(AIM OF THE TASK) Give only the number of lines in the records that contain the word "Відділ", counting a match only when its case is the same.

[Dataset entries]
-- -- --
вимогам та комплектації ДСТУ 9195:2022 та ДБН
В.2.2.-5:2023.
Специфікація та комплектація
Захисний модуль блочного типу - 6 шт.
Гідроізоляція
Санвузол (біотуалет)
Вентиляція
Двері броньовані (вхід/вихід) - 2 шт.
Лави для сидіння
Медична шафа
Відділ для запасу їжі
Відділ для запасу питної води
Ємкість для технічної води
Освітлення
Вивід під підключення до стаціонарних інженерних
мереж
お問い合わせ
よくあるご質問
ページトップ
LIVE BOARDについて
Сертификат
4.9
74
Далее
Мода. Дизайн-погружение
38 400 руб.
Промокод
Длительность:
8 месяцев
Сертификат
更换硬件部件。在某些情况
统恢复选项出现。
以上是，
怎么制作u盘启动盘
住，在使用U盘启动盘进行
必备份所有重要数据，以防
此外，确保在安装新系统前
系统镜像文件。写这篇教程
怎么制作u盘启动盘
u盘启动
-- -- --
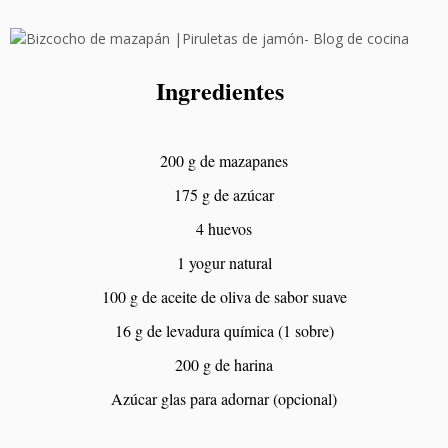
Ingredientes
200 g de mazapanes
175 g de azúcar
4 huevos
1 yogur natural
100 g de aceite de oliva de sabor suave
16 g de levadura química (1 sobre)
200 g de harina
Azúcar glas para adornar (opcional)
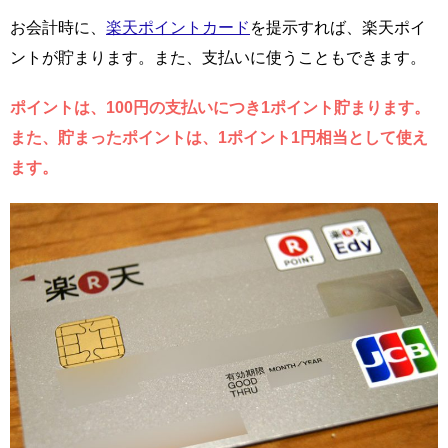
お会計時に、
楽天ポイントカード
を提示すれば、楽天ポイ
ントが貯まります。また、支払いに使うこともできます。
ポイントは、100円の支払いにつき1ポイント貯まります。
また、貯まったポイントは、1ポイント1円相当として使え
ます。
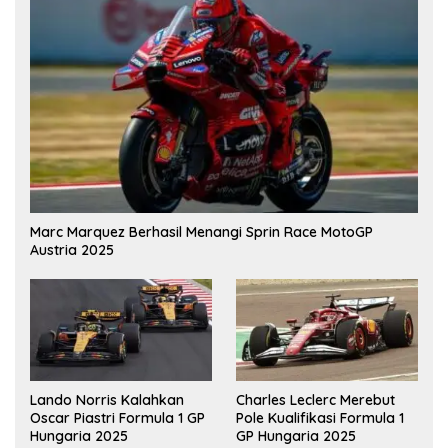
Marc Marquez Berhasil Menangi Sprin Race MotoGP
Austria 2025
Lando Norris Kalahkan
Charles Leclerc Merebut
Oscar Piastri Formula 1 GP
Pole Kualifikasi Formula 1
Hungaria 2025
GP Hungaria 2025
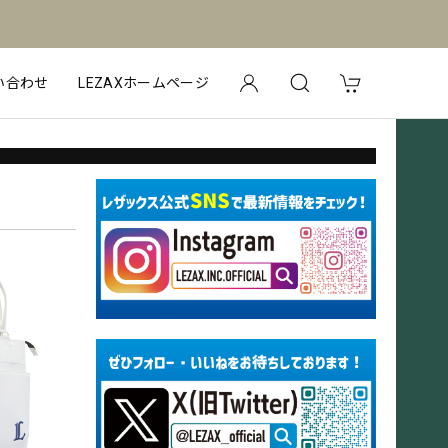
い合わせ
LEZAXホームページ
-- -- --
(ANSWER SECTION) 2